Records to process

--- START ---

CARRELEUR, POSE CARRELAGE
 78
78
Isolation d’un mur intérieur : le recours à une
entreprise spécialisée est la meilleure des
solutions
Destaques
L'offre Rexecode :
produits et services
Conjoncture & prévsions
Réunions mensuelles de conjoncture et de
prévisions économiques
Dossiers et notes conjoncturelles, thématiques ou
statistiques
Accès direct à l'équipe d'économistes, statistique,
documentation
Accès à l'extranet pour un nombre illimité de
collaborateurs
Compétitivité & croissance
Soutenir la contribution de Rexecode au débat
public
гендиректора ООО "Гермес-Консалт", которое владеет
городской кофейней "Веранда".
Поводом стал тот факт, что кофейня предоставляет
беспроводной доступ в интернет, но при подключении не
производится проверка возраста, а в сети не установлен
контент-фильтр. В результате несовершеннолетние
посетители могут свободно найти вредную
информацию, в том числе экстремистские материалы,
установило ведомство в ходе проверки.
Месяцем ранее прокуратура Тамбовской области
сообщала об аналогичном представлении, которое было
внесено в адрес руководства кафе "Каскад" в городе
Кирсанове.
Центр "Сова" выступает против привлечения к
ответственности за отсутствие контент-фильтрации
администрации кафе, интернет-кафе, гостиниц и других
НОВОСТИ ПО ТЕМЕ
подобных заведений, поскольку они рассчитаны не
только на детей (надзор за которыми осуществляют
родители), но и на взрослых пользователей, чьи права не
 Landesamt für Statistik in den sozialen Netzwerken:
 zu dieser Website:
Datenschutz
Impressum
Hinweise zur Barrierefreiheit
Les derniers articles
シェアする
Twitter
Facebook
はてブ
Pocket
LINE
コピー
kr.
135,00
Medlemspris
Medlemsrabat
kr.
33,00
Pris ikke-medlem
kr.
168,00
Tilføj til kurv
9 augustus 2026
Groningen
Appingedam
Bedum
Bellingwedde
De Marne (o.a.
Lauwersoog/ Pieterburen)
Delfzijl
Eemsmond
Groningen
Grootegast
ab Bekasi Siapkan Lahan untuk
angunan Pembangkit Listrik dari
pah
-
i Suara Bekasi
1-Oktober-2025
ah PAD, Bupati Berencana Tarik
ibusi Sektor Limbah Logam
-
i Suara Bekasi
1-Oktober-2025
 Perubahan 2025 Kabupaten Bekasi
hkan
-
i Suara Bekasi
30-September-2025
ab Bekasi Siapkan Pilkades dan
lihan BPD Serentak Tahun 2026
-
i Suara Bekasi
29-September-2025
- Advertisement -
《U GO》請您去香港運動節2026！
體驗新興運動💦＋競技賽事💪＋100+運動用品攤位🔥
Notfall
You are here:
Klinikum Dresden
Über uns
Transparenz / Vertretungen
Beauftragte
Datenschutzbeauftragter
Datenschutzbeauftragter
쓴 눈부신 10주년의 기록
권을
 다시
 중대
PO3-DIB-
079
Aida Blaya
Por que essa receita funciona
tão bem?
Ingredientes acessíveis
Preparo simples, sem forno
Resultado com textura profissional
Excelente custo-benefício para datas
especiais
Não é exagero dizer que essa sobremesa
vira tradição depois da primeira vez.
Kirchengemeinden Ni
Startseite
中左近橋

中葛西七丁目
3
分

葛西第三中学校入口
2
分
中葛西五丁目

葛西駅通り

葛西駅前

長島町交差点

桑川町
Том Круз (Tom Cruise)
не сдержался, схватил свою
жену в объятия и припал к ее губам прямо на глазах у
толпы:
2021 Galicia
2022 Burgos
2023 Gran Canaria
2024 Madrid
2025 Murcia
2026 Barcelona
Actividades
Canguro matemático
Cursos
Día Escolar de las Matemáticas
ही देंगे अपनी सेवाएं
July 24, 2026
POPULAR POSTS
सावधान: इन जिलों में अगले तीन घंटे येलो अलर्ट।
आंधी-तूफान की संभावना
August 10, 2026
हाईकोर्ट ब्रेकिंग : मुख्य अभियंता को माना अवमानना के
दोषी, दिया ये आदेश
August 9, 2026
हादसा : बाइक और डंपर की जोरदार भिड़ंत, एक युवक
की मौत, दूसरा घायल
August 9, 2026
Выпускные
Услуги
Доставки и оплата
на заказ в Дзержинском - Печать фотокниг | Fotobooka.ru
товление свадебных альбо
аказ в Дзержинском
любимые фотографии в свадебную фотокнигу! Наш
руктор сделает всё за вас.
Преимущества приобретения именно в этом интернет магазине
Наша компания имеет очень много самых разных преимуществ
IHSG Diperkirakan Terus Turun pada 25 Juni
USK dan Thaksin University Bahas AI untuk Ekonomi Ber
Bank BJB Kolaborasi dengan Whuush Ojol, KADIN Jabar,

--- END ---

Task to carry out
Convert all the lines above into a JSON list of strings, one string per line, with blank lines omitted.

Expected output
[
  "CARRELEUR, POSE CARRELAGE",
  " 78",
  "78",
  "Isolation d’un mur intérieur : le recours à une",
  "entreprise spécialisée est la meilleure des",
  "solutions",
  "Destaques",
  "L'offre Rexecode :",
  "produits et services",
  "Conjoncture & prévsions",
  "Réunions mensuelles de conjoncture et de",
  "prévisions économiques",
  "Dossiers et notes conjoncturelles, thématiques ou",
  "statistiques",
  "Accès direct à l'équipe d'économistes, statistique,",
  "documentation",
  "Accès à l'extranet pour un nombre illimité de",
  "collaborateurs",
  "Compétitivité & croissance",
  "Soutenir la contribution de Rexecode au débat",
  "public",
  "гендиректора ООО \"Гермес-Консалт\", которое владеет",
  "городской кофейней \"Веранда\".",
  "Поводом стал тот факт, что кофейня предоставляет",
  "беспроводной доступ в интернет, но при подключении не",
  "производится проверка возраста, а в сети не установлен",
  "контент-фильтр. В результате несовершеннолетние",
  "посетители могут свободно найти вредную",
  "информацию, в том числе экстремистские материалы,",
  "установило ведомство в ходе проверки.",
  "Месяцем ранее прокуратура Тамбовской области",
  "сообщала об аналогичном представлении, которое было",
  "внесено в адрес руководства кафе \"Каскад\" в городе",
  "Кирсанове.",
  "Центр \"Сова\" выступает против привлечения к",
  "ответственности за отсутствие контент-фильтрации",
  "администрации кафе, интернет-кафе, гостиниц и других",
  "НОВОСТИ ПО ТЕМЕ",
  "подобных заведений, поскольку они рассчитаны не",
  "только на детей (надзор за которыми осуществляют",
  "родители), но и на взрослых пользователей, чьи права не",
  " Landesamt für Statistik in den sozialen Netzwerken:",
  " zu dieser Website:",
  "Datenschutz",
  "Impressum",
  "Hinweise zur Barrierefreiheit",
  "Les derniers articles",
  "シェアする",
  "Twitter",
  "Facebook",
  "はてブ",
  "Pocket",
  "LINE",
  "コピー",
  "kr.",
  "135,00",
  "Medlemspris",
  "Medlemsrabat",
  "kr.",
  "33,00",
  "Pris ikke-medlem",
  "kr.",
  "168,00",
  "Tilføj til kurv",
  "9 augustus 2026",
  "Groningen",
  "Appingedam",
  "Bedum",
  "Bellingwedde",
  "De Marne (o.a.",
  "Lauwersoog/ Pieterburen)",
  "Delfzijl",
  "Eemsmond",
  "Groningen",
  "Grootegast",
  "ab Bekasi Siapkan Lahan untuk",
  "angunan Pembangkit Listrik dari",
  "pah",
  "-",
  "i Suara Bekasi",
  "1-Oktober-2025",
  "ah PAD, Bupati Berencana Tarik",
  "ibusi Sektor Limbah Logam",
  "-",
  "i Suara Bekasi",
  "1-Oktober-2025",
  " Perubahan 2025 Kabupaten Bekasi",
  "hkan",
  "-",
  "i Suara Bekasi",
  "30-September-2025",
  "ab Bekasi Siapkan Pilkades dan",
  "lihan BPD Serentak Tahun 2026",
  "-",
  "i Suara Bekasi",
  "29-September-2025",
  "- Advertisement -",
  "《U GO》請您去香港運動節2026！",
  "體驗新興運動💦＋競技賽事💪＋100+運動用品攤位🔥",
  "Notfall",
  "You are here:",
  "Klinikum Dresden",
  "Über uns",
  "Transparenz / Vertretungen",
  "Beauftragte",
  "Datenschutzbeauftragter",
  "Datenschutzbeauftragter",
  "쓴 눈부신 10주년의 기록",
  "권을",
  " 다시",
  " 중대",
  "PO3-DIB-",
  "079",
  "Aida Blaya",
  "Por que essa receita funciona",
  "tão bem?",
  "Ingredientes acessíveis",
  "Preparo simples, sem forno",
  "Resultado com textura profissional",
  "Excelente custo-benefício para datas",
  "especiais",
  "Não é exagero dizer que essa sobremesa",
  "vira tradição depois da primeira vez.",
  "Kirchengemeinden Ni",
  "Startseite",
  "中左近橋",
  "",
  "中葛西七丁目",
  "3",
  "分",
  "",
  "葛西第三中学校入口",
  "2",
  "分",
  "中葛西五丁目",
  "",
  "葛西駅通り",
  "",
  "葛西駅前",
  "",
  "長島町交差点",
  "",
  "桑川町",
  "Том Круз (Tom Cruise)",
  "не сдержался, схватил свою",
  "жену в объятия и припал к ее губам прямо на глазах у",
  "толпы:",
  "2021 Galicia",
  "2022 Burgos",
  "2023 Gran Canaria",
  "2024 Madrid",
  "2025 Murcia",
  "2026 Barcelona",
  "Actividades",
  "Canguro matemático",
  "Cursos",
  "Día Escolar de las Matemáticas",
  "ही देंगे अपनी सेवाएं",
  "July 24, 2026",
  "POPULAR POSTS",
  "सावधान: इन जिलों में अगले तीन घंटे येलो अलर्ट।",
  "आंधी-तूफान की संभावना",
  "August 10, 2026",
  "हाईकोर्ट ब्रेकिंग : मुख्य अभियंता को माना अवमानना के",
  "दोषी, दिया ये आदेश",
  "August 9, 2026",
  "हादसा : बाइक और डंपर की जोरदार भिड़ंत, एक युवक",
  "की मौत, दूसरा घायल",
  "August 9, 2026",
  "Выпускные",
  "Услуги",
  "Доставки и оплата",
  "на заказ в Дзержинском - Печать фотокниг | Fotobooka.ru",
  "товление свадебных альбо",
  "аказ в Дзержинском",
  "любимые фотографии в свадебную фотокнигу! Наш",
  "руктор сделает всё за вас.",
  "Преимущества приобретения именно в этом интернет магазине",
  "Наша компания имеет очень много самых разных преимуществ",
  "IHSG Diperkirakan Terus Turun pada 25 Juni",
  "USK dan Thaksin University Bahas AI untuk Ekonomi Ber",
  "Bank BJB Kolaborasi dengan Whuush Ojol, KADIN Jabar,"
]